Monday, September 26, 2005

South of the Border

South of the Border posterIt would be hard to overstate how odd South of the Border is, or how convoluted a plot it fits into its paltry 71 minutes.

Briefly, Gene Autry and his rather hapless sidekick Frog Millhouse (played by Smiley Burnette) are federal agents on a mission in Mexico.

Their task is to help a landowner on the island of Palermo move out his cattle in the midst of a nascent revolution. The rebels are supported and financed by unspecified "foreign powers" who want to make use of the island's natural harbour and oil fields to construct a submarine refuelling base. Were they to succeed, they would compromise the "Pan-American neutrality" of the early years of World War II. As an added complication, the landowner (Don Diego) is uncle both to the rebel leader and to the girl, Dolores, for whom Autry had fallen in the film's brief prologue.

Oh, and there's Lois Martin, the beautiful American double (then triple) agent. And an orphan who attaches herself to Autry as surrogate father. There is a missing $200,000. And code-breaking. And telegraphy. And fortune-telling. And singing, much singing, some of which even aids the plot, as when Don Diego's vaqueros are persuaded to stick around thanks to their enchantment with Autry's dulcet tones.
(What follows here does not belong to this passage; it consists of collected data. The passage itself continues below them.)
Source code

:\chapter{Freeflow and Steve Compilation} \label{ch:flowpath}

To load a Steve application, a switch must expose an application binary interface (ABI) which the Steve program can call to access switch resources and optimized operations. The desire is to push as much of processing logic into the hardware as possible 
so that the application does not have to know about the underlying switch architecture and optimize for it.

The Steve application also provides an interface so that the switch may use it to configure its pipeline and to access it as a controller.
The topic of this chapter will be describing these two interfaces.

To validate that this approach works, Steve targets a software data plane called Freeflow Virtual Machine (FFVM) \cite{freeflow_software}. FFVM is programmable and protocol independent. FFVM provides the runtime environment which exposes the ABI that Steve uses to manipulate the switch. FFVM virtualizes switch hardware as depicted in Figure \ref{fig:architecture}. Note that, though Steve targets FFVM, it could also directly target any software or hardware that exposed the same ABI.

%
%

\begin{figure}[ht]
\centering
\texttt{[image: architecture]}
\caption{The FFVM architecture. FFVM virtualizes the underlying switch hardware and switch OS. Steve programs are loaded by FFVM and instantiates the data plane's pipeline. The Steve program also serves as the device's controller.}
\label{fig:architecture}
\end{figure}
(For a final twist, and turn away now if you don't want the ending spoiled, Autry returns to his sweetheart Dolores only to find that she has become a nun out of shame for her brother's rebellion.)

In this movie made (and released) between September and December 1939, Autry spells out US foreign policy in the face of the outbreak of war in Europe.

Moreover, the film is effectively the Monroe Doctrine committed to celluloid: foreign powers should stay out of the Americas, and in return the United States would maintain its neutrality towards disputes overseas. Latin America was therefore ceded to the US as its exclusive sphere of influence, and Washington felt free to send its forces south of the border as and when necessary to secure its national interests. As subaltern rebellion was almost inevitably destined to disturb this continental Pax Americana, keeping the region free from external influence was inextricably linked with counter-insurgency and support for native elites.

All these elements of US geopolitical strategy are quite evident from South of the Border, and little attempt is made to provide ideological gloss: Autry and his gang act out policy, accepting it implicitly and unquestioningly, rather than seeking to justify it or have it justified for them.

Within the terms of the movie, it is Millhouse who is the simple one: Autry is preternaturally skilled at any task to which he puts his hand, from singing to horsemanship to courtship to code-breaking. All these abilities come to him without effort. But this is another form of simplicity. And it is this pre- or non-ideological effortlessness that the film inculcates.

The Country Music Hall of Fame describes Autry's persona as that of "a guileless young man who triumphed over all odds by virtue of his innate goodness". And it is this guilelessness that performs the work of depoliticizing politics. The mission Gene and Frog undertake in this film is eminently political; but they carry it out as political naïfs, as though it were simply a matter of carrying out orders, flirting with the ladies, and singing in the saddle.

Autry has his cowboy code, which includes the mantra that he "must be a good worker," must "keep himself clean in thought, speech, action, and personal habits," and that "the Cowboy is a patriot." But Autry's special virtue is that he doesn't need a code: he simply, simplistically, thoughtlessly, and innately incarnates diligent obedience to US Realpolitik.